====== Supplied data

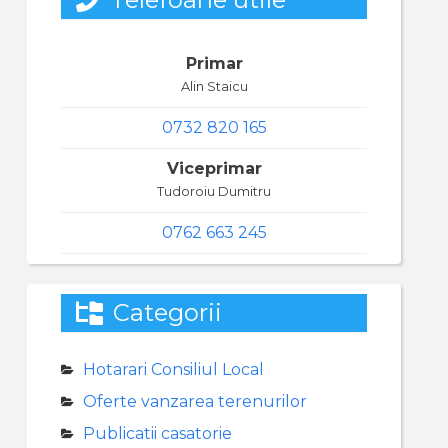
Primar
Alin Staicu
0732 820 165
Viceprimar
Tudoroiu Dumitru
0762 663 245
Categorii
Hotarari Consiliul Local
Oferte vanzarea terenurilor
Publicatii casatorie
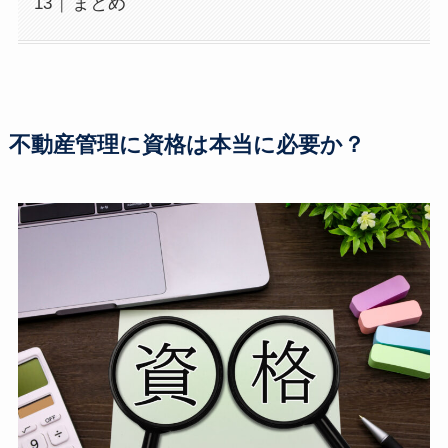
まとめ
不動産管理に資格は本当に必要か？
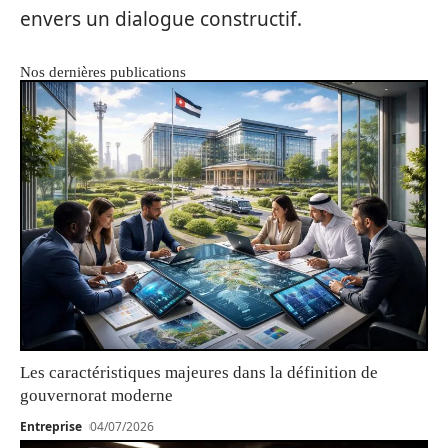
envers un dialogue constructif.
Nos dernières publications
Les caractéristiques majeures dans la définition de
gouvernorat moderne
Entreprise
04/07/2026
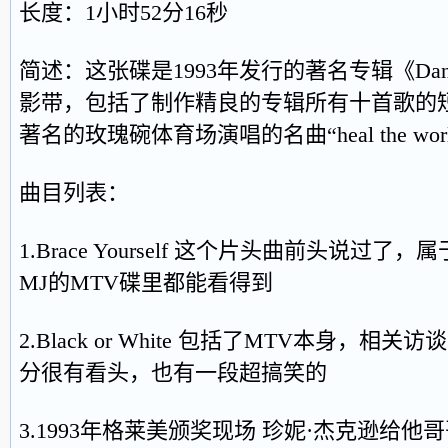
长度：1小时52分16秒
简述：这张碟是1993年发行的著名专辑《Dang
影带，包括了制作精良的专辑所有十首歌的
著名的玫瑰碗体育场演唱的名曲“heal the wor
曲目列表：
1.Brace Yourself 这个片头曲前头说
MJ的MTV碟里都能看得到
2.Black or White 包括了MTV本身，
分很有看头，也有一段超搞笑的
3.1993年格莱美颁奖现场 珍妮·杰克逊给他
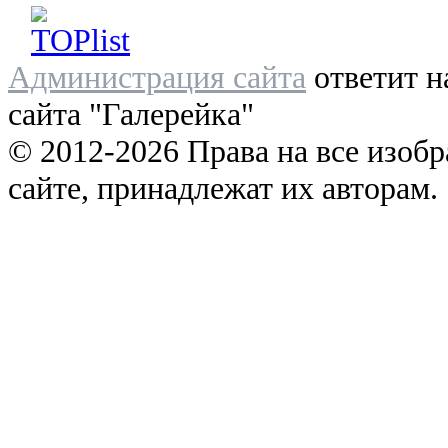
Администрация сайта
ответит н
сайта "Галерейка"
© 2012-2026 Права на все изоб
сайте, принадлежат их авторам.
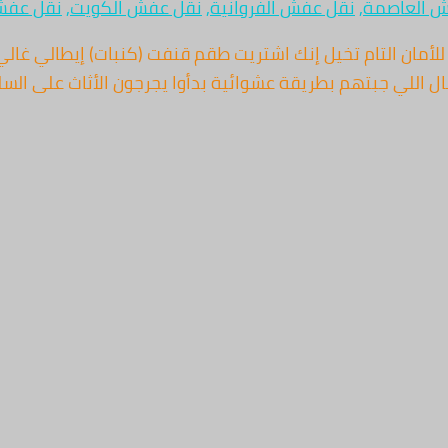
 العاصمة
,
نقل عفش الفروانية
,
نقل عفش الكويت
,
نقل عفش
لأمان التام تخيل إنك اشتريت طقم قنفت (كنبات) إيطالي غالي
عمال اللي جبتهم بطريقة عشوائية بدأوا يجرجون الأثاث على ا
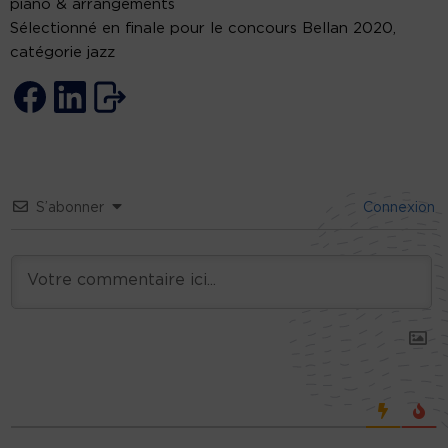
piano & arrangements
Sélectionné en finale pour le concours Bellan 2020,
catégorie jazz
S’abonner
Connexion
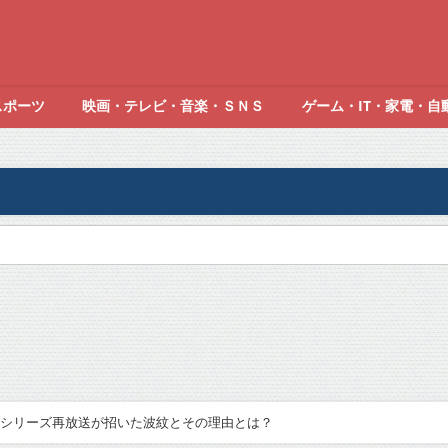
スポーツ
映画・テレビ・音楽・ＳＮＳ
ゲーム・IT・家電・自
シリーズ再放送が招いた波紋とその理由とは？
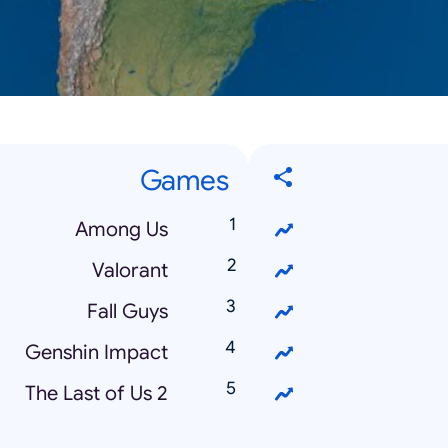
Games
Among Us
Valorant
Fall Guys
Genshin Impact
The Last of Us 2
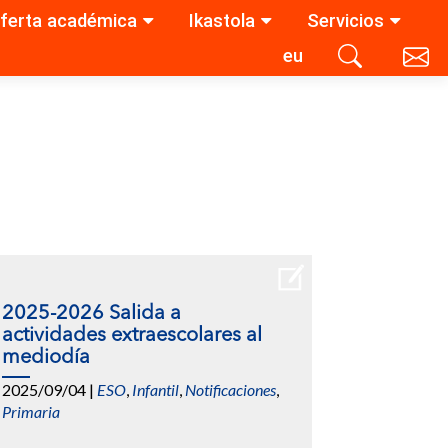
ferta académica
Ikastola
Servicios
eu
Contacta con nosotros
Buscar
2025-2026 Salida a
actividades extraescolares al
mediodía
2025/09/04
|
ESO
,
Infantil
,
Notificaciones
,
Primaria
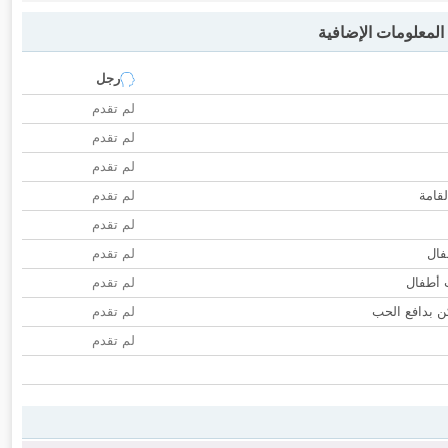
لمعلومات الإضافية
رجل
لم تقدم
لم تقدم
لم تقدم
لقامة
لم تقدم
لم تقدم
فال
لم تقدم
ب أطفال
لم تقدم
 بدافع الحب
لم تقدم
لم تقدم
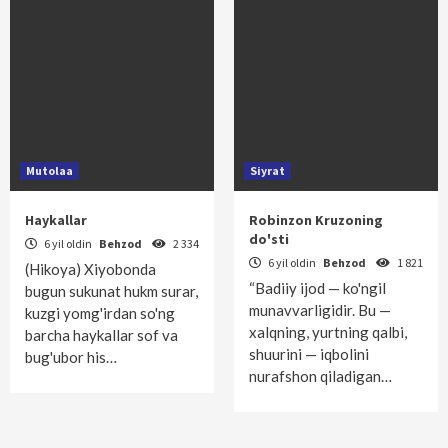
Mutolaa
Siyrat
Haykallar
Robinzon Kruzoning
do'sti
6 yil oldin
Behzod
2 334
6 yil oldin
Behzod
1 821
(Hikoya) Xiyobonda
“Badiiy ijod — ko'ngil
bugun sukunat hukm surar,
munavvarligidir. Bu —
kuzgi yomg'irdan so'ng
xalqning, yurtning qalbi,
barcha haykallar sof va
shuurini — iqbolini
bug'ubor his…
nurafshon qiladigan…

============

# [Exercise goal]
Copy out every line of the listing above character for character, omitting the picture markers.

# [Output for this exercise]
Primar
Alin Staicu
0732 820 165
Viceprimar
Tudoroiu Dumitru
0762 663 245
Categorii
Hotarari Consiliul Local
Oferte vanzarea terenurilor
Publicatii casatorie
まとめ
不動産管理に資格は本当に必要か？
envers un dialogue constructif.
Nos dernières publications
Les caractéristiques majeures dans la définition de
gouvernorat moderne
Entreprise
04/07/2026
长度：1小时52分16秒
简述：这张碟是1993年发行的著名专辑《Dang
影带，包括了制作精良的专辑所有十首歌的
著名的玫瑰碗体育场演唱的名曲“heal the wor
曲目列表：
1.Brace Yourself 这个片头曲前头说
MJ的MTV碟里都能看得到
2.Black or White 包括了MTV本身，
分很有看头，也有一段超搞笑的
3.1993年格莱美颁奖现场 珍妮·杰克逊给他
Администрация сайта
ответит н
сайта "Галерейка"
© 2012-2026 Права на все изоб
сайте, принадлежат их авторам.
 العاصمة
,
نقل عفش الفروانية
,
نقل عفش الكويت
,
نقل عفش
لأمان التام تخيل إنك اشتريت طقم قنفت (كنبات) إيطالي غالي
عمال اللي جبتهم بطريقة عشوائية بدأوا يجرجون الأثاث على ا
piano & arrangements
Sélectionné en finale pour le concours Bellan 2020,
catégorie jazz
S’abonner
Connexion
スポーツ
映画・テレビ・音楽・ＳＮＳ
ゲーム・IT・家電・自
シリーズ再放送が招いた波紋とその理由とは？
Games
Among Us
Valorant
Fall Guys
Genshin Impact
The Last of Us 2
ferta académica
Ikastola
Servicios
eu
Contacta con nosotros
Buscar
2025-2026 Salida a
actividades extraescolares al
mediodía
2025/09/04
|
ESO
,
Infantil
,
Notificaciones
,
Primaria
لمعلومات الإضافية
رجل
لم تقدم
لم تقدم
لم تقدم
لقامة
لم تقدم
لم تقدم
فال
لم تقدم
ب أطفال
لم تقدم
 بدافع الحب
لم تقدم
لم تقدم
Mutolaa
Siyrat
Haykallar
Robinzon Kruzoning
do'sti
6 yil oldin
Behzod
2 334
6 yil oldin
Behzod
1 821
(Hikoya) Xiyobonda
“Badiiy ijod — ko'ngil
bugun sukunat hukm surar,
munavvarligidir. Bu —
kuzgi yomg'irdan so'ng
xalqning, yurtning qalbi,
barcha haykallar sof va
shuurini — iqbolini
bug'ubor his…
nurafshon qiladigan…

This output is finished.